# Support Vector Machine #

SVMs are a class of supervised machine learning algorithms. SVMs can be seen as similar to linear regression in that it is separating two classes, however, instead of measuring the separator against all data points, it will only use some of them. There's also a support vector clustering algorithm for unsupervised learning.

The SVM algorithm identifies a hyperplane (line if just in 2D space) separating the classes that maximizes the distance between the hyperplane and the nearest points. This space between the hyperplane and nearest points is referred to as the *margin* and the nearest points are referred to as the *supports*. 

Given data points $x = (x_1, \dotsc, x_n)$ and labels $y = (y_1, \dotsc, y_n)$

* Hyperplane: $w^Tx - b = 0$
* Distance to supports: $d_i = \frac{w^T x_i + b}{||w||}$
* Linear classifier:
    * $\hat{y} = 1$ if $w^Tx + b \geq 0$
    * $\hat{y} = 0$ if $w^Tx + b < 0$

The algorithm may have a hard or soft margin, depending on whether the hyperplane is required to separate the data without misclassifications or allows misclassification, but with a penalty (usually hinge loss).

##### Kernels ##### 

SVMs can be used to classify non-linear data using the kernel trick to map inputs into higher-dimensional space where the data may be separable.

Popular kernels include:

* linear
* polynomial 
* gaussian RBF
* sigmoid

In [23]:
# import necessary packages

from sklearn import datasets, model_selection, pipeline, metrics
from sklearn.preprocessing import StandardScaler
from sklearn.svm import SVC

### Import Data ###

Import the built-in breast cancer data set and split into training and testing set.

In [85]:
data = datasets.load_breast_cancer()

X = data['data']
Y = data['target']

X_train,X_test,Y_train,Y_test = model_selection.train_test_split(X, Y, train_size=0.7)


### Create Linear Model ###

Create an SVM classification model with a linear kernal. Note that SVM works best with standardized mean and variance. I have integrated this data processing into the model creation using scikit-learn's Pipeline function.

In [24]:
model = pipeline.make_pipeline(StandardScaler(), SVC(kernel='linear'))
model.fit(X_train, Y_train)
Y_pred = model.predict(X_test)

### Analyze Linear Model ###

The SVM model does a good job of classifying the malignant and benign cases, as evidenced by a high accuracy on the testing set and high precision and recall. In particular, the latters two measures show the model is correctly labeling positive cases as positive without much erronous positive labeling.

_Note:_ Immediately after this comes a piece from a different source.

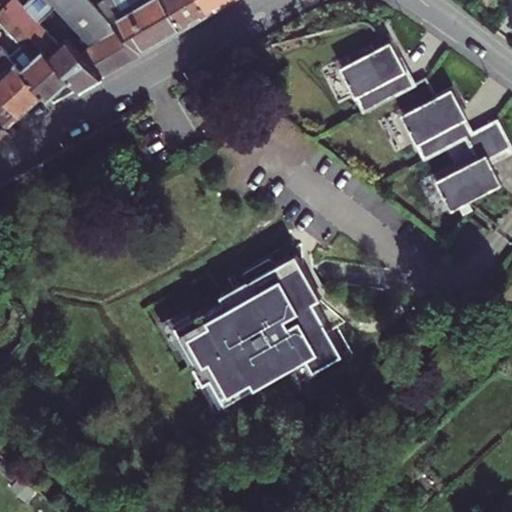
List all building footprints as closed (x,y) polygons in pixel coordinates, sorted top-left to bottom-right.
[(72,76),(20,22),(0,0),(0,21),(21,43),(12,53),(45,89),(51,96),(72,76)] [(81,86),(140,52),(95,3),(92,0),(49,0),(71,23),(57,37),(21,0),(6,0),(3,4),(72,76),(81,86)] [(100,0),(95,3),(140,52),(185,26),(167,0),(100,0)] [(167,0),(185,26),(209,12),(201,0),(167,0)] [(230,0),(201,0),(209,12),(230,0)] [(337,64),(361,109),(411,83),(403,66),(400,67),(394,56),(398,54),(389,37),(337,64)] [(12,53),(0,41),(0,89),(21,112),(45,89),(12,53)] [(398,110),(422,157),(462,135),(469,131),(454,103),(457,102),(447,84),(398,110)] [(0,138),(16,130),(0,112),(0,138)] [(508,145),(494,117),(469,131),(462,135),(473,156),(432,177),(448,207),(496,182),(489,169),(492,167),(487,156),(508,145)] [(340,350),(286,254),(217,292),(221,299),(203,309),(201,306),(172,322),(194,360),(190,362),(200,379),(207,375),(221,400),(303,354),(311,367),(340,350)]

##### For comparison:##### 
This data set was also demonstrated when implementing logistic regression with the following metrics:

* Accuracy: 0.68
* Precision: 0.64
* Recall: 1
* F1-score: 0.78

Therefore, it can be seen that the SVM does a better job of classifying this data set than logistic regression.

In [28]:
train_acc = model.score(X_train, Y_train)
print('Training set accuracy:', train_acc)
test_acc = model.score(X_test, Y_test)
print('Testing set accuracy:', test_acc)
print()

prec = metrics.precision_score(Y_test, Y_pred)
print('Precision:', prec)
recall = metrics.recall_score(Y_test, Y_pred)
print('Recall:', recall)
f1 = metrics.f1_score(Y_test, Y_pred)
print('F1 score:', f1)
print()
auc = metrics.roc_auc_score(Y_test, Y_pred)
print('AUC:', auc)

Training set accuracy: 0.992462311557789
Testing set accuracy: 0.9532163742690059

Precision: 0.9433962264150944
Recall: 0.9803921568627451
F1 score: 0.9615384615384616

AUC: 0.9467178175618074


## Non-Linearly Separable Data Example ##

As mentioned above, SVMs can be used on data that is not linearly separable by using the kernel trick. In this example, I'll compare outcomes under two possible kernels: polynomial and RBF.

### Load Data Set ###

Import the built-in Iris data set and divide into training and testing sets.

In [86]:
data = datasets.load_iris()
X = data['data']
Y = data['target']

X_train,X_test,Y_train,Y_test = model_selection.train_test_split(X, Y, train_size=0.7)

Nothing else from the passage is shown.